Each line of the material below that holds the word "имущество" needs to be copied.
Data records below:
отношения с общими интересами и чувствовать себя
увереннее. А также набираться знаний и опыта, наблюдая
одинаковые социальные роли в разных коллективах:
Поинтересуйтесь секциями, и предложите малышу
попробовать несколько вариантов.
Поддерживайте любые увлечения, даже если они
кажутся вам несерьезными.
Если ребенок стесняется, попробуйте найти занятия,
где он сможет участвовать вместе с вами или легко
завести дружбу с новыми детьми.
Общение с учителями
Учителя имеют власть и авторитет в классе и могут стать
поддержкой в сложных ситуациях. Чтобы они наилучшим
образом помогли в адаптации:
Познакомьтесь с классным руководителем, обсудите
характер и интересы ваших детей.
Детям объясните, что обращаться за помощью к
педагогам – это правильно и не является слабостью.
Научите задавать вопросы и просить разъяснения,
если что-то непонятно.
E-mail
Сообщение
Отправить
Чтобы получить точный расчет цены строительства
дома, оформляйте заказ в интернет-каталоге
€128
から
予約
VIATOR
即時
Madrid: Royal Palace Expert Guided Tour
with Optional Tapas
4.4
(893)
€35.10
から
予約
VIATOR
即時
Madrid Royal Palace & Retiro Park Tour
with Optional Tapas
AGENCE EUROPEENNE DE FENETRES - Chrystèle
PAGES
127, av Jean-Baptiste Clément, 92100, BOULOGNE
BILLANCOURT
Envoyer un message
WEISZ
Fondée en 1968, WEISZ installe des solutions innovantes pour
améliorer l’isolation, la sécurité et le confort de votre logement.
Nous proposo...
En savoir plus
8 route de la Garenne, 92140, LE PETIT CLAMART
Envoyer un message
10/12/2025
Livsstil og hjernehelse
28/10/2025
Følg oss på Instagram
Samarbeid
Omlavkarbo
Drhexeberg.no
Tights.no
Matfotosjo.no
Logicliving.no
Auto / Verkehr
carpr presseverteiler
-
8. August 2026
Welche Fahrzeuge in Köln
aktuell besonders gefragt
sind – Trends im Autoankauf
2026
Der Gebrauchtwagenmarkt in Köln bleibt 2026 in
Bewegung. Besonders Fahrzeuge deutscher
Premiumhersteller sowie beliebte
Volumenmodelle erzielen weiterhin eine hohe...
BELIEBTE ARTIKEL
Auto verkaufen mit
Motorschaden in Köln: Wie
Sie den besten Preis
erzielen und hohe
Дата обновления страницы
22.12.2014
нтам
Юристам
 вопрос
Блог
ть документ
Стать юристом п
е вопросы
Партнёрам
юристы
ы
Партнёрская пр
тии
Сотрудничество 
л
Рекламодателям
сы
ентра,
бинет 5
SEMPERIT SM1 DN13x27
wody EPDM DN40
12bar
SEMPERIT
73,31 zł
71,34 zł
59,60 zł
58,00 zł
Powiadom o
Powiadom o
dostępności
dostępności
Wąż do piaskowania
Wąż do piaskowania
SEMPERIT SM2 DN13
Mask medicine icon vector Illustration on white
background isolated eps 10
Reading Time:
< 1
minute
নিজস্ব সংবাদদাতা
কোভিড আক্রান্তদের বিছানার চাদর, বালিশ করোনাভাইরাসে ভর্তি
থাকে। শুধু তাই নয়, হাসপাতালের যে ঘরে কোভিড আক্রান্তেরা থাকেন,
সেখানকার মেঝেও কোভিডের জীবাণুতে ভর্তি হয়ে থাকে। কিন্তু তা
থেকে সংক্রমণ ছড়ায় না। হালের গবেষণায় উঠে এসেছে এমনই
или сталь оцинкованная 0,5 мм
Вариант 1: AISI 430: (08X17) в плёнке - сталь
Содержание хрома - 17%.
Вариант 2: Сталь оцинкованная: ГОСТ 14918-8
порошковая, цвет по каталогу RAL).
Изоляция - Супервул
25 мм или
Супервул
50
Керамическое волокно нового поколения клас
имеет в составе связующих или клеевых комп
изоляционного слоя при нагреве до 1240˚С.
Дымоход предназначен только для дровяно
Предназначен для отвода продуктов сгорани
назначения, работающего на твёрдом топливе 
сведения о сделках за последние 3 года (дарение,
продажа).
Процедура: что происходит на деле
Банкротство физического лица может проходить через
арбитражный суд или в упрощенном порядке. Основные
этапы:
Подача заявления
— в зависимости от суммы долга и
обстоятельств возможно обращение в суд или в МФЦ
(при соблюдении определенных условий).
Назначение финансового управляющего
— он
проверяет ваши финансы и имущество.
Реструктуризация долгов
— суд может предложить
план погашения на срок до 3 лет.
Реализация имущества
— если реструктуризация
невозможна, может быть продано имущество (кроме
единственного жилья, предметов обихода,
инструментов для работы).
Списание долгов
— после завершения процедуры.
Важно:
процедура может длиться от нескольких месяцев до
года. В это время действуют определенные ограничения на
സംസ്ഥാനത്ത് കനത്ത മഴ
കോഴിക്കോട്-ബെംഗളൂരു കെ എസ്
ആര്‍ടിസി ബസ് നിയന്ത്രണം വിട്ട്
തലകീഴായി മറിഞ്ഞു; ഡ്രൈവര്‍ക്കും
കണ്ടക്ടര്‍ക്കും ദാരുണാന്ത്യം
End of Data records.
- Answer section -
проверяет ваши финансы и имущество.
невозможна, может быть продано имущество (кроме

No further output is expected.